Sayfa
----------
Kuldaki zikir fikir hak rızası olunca Cenabı Hakk’ın rahmet rıza nazarı kuluna erişmiş olur.

Bu değerleri korumayan insanlar ise Allah’u telanın gazabına müştak olurlar.

Şimdi bizim ülkemizde tarikata davet edenler, olacaksın bulacaksın gibi vaadle davet ediyorlar. Diğer,  vaadler ise olacaksın, göreceksin, bileceksin! Bizim şeyhimiz nazar edecek falan olacak, filan olacak vaatleri var. Bu vaatler insanların tarikat ahlakını ve Cenabı hakk’ın kendisine vereceği nimetlerden insanları mahrum bırakan nefsin sinsi tuzaklarıdır.

Aksine tarikatler vaat edilme yeri değildir. Tarikata insan Allah’a kulluğu öğrenmek için gelirse yol alır. Allah rızasını kazanmaya niyet edersek yol alır. Allah rızasını kazanma gayreti olursa Cenabı Hakk o kula nimetler ihsan eder.

Bu nimet ne olur? Bu nimet her şey olabilir. Kimine dünya malı verilir, kimine manevi rızık genişliği verilir, kimisine beceri verilir, kimisine ilim verilir, kimisine ihlas, kimisine amel, kimisine hiç hatırımıza gelmeyen nimetler sunulur.

Bu da insanın kendi niyetini düzelttiği kadar ihsan olunur onun ötesinde hiç kimse bir şey veremez ve alamaz.
----------
Bir veri derlemesinden alınan öğeler
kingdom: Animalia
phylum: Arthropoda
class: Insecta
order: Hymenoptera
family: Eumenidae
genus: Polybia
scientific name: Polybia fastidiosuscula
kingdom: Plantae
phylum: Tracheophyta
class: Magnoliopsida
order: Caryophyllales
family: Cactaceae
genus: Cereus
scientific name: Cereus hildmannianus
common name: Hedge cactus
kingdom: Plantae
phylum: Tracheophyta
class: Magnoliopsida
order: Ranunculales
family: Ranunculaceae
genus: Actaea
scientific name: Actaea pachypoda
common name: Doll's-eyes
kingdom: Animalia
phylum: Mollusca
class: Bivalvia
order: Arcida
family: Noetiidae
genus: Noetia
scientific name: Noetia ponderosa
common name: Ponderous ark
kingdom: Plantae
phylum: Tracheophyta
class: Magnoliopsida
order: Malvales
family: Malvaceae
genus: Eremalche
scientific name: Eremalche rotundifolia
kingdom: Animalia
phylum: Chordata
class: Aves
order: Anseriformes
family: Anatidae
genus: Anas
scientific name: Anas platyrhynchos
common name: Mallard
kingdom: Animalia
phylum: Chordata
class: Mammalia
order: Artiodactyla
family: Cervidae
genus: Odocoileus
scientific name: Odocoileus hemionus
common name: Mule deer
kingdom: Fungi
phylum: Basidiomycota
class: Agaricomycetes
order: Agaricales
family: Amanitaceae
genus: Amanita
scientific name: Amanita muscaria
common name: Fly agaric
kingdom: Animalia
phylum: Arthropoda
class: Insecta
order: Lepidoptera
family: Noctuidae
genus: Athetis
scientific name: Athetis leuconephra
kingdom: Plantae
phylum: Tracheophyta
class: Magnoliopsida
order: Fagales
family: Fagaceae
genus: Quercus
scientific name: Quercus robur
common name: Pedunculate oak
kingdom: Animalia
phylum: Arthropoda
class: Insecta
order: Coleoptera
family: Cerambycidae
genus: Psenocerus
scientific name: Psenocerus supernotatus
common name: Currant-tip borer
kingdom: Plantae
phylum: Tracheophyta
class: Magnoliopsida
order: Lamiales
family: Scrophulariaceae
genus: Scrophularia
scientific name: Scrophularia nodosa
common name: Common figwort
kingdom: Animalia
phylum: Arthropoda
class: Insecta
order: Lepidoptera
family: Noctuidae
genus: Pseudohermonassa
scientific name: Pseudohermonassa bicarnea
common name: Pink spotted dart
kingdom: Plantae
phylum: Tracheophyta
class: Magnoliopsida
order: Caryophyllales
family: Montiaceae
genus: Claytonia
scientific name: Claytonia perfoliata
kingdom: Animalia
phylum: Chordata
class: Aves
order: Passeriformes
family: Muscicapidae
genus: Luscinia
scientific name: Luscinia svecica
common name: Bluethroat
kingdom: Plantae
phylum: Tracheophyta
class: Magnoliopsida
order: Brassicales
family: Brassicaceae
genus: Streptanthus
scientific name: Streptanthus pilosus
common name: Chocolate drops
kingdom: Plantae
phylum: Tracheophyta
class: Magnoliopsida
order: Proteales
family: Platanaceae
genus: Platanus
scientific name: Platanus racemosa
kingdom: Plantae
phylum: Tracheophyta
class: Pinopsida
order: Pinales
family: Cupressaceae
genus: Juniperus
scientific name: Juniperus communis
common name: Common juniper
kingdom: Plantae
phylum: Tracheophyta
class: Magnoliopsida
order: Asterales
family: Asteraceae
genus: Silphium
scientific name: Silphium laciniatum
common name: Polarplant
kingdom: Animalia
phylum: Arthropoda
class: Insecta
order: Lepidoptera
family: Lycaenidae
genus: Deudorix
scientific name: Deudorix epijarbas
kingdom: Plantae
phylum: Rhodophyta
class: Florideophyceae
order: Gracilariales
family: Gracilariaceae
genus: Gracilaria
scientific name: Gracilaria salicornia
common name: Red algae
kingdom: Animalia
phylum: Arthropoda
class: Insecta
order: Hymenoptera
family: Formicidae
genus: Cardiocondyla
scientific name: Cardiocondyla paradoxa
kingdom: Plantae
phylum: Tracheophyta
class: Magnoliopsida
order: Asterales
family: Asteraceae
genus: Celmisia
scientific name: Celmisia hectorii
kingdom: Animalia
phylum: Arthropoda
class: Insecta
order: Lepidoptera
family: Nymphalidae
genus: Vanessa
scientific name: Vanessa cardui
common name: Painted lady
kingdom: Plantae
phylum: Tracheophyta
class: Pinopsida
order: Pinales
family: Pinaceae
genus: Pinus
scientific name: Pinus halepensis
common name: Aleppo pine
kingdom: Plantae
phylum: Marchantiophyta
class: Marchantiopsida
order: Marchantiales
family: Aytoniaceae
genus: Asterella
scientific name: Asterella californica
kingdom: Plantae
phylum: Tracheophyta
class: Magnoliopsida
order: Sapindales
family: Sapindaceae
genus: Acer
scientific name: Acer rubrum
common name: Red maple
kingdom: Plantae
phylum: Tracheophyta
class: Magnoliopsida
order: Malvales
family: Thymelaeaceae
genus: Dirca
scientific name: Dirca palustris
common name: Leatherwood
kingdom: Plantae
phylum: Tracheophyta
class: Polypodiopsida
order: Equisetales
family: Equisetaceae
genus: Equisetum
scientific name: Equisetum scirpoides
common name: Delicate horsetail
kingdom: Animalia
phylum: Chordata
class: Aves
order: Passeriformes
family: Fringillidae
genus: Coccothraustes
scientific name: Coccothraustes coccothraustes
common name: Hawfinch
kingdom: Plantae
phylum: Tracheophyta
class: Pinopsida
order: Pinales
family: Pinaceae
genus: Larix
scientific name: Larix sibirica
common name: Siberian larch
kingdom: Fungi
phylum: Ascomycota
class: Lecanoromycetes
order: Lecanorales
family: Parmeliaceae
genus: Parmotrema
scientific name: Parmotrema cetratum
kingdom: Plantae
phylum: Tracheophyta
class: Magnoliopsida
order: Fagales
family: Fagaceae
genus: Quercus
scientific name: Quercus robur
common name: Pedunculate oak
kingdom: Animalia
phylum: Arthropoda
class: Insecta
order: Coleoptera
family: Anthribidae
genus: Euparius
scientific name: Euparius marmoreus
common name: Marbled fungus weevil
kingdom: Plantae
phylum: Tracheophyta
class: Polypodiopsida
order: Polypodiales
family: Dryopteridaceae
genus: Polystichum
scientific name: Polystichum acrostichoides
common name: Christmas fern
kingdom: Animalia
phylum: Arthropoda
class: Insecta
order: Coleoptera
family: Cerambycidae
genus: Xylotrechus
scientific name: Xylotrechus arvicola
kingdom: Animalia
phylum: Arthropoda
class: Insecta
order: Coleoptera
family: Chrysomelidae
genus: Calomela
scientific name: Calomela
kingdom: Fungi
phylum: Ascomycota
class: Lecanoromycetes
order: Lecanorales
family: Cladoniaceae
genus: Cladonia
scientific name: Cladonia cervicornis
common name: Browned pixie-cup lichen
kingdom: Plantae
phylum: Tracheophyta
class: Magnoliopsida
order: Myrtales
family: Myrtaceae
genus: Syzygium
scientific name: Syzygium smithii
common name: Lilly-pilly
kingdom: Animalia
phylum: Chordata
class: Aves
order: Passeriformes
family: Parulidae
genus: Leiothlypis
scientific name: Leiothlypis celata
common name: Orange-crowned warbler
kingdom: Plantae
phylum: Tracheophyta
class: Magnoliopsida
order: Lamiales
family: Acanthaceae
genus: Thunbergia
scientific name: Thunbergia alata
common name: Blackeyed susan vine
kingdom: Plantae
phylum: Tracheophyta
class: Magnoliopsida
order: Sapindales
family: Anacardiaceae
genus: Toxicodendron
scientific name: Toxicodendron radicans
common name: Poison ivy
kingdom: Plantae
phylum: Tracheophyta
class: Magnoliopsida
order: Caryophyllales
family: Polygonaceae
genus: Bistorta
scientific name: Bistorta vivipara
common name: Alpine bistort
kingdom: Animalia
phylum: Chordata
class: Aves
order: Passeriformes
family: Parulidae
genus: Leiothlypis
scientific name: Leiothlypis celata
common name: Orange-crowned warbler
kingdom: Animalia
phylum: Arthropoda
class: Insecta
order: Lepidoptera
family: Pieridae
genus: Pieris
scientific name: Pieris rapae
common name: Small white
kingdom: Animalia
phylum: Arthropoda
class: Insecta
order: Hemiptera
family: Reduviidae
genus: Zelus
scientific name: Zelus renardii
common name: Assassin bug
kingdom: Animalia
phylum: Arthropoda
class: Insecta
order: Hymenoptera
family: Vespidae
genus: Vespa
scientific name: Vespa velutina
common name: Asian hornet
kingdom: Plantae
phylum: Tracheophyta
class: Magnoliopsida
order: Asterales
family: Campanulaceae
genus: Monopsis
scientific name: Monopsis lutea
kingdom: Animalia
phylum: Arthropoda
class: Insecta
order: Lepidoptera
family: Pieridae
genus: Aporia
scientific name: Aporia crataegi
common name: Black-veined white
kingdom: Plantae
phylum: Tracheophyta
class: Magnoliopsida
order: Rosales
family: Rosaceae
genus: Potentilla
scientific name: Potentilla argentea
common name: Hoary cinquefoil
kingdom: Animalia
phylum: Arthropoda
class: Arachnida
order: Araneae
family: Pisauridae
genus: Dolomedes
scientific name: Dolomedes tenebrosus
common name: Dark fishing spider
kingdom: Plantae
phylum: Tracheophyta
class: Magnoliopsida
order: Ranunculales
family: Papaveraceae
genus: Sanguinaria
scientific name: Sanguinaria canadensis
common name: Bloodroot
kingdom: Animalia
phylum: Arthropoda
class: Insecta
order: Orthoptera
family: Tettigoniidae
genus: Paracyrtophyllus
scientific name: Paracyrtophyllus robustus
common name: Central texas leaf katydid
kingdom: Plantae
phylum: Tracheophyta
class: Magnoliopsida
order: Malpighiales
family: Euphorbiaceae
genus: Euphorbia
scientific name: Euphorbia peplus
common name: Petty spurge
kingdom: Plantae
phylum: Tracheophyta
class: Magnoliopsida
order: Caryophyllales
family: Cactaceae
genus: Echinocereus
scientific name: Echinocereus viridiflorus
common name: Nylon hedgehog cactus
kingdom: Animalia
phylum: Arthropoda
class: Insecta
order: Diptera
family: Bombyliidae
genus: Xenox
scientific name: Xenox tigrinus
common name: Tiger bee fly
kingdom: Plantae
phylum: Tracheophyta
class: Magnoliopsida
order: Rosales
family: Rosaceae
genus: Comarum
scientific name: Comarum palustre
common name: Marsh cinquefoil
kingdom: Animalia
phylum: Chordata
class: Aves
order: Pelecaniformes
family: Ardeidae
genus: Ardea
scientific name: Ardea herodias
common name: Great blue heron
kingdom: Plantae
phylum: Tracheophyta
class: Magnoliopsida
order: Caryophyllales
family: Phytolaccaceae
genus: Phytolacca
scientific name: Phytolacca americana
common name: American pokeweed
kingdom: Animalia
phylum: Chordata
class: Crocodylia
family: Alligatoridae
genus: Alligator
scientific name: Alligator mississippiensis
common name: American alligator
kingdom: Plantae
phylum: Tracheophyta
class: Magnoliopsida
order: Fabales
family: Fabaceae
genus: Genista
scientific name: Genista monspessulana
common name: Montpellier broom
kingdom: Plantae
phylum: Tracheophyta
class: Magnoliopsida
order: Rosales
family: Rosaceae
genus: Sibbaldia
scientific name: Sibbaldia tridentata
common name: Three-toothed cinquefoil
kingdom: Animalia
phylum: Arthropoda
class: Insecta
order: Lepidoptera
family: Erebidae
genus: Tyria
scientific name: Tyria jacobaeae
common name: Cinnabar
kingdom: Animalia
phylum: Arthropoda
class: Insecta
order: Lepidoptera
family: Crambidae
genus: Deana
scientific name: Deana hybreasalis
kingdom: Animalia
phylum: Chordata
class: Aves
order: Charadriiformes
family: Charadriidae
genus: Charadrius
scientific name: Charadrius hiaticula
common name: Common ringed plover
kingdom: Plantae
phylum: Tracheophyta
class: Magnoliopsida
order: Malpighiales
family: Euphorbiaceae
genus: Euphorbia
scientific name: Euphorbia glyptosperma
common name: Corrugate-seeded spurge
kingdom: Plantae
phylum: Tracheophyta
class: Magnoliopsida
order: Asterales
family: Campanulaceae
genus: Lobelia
----------
Kısa görev A
Tarikatlar üzerine yazıya göre insan tarikata hangi amaçla gelirse yol alır?
Kısa görev B
Tarikatlar üzerine yazıyı son cümlesinin ardından sürdürün.
Öğeler farklı bir kaynaktan alınmıştır.

Alıştırma yanıtı A
Allah'a kulluğu öğrenmek için gelirse yol alır.

Alıştırma yanıtı B
Allah dostlarının görevi ve amacı Allah’ın kullarına açtığı ilahi nimet kapılarından kendisine tabi olan dervişlerine faydalı olmaktır.

 Öyleyse kul bu gibi meclislere  gelirken düşüncesinde Allah’a kulluk gibi bir bir şeref, peygamberimize ümmetlik gibi bir devlet, evliyanın himmetine talip olarak evliya’ya manevi evlat olma bahtiyarlığını kazanma arzusu olmalıdır. Allah (cc) de o kulunu şereflendirme arzusu ile yüceltsin!

İşte o zaman bu tarikat meclisinden, zikir meclisinden, Allah’u Teâlâ’nın kendisine sunmak istediği her nimeti almaya layık görülsün!

 Dolayısıyla tarikat meclisine gelen insanlar bir evliyanın sevgi ve muhabbeti ile ibadetteki zenginliğe, gönlünde huzur zenginliğine, şefaat ve muhabbet zenginliğine, sahip olabilsin.

Ancak kardeşim gönlündeki zenginliği bilmiyor ki gönlüne bir nimet sunulunca şükredebilsin!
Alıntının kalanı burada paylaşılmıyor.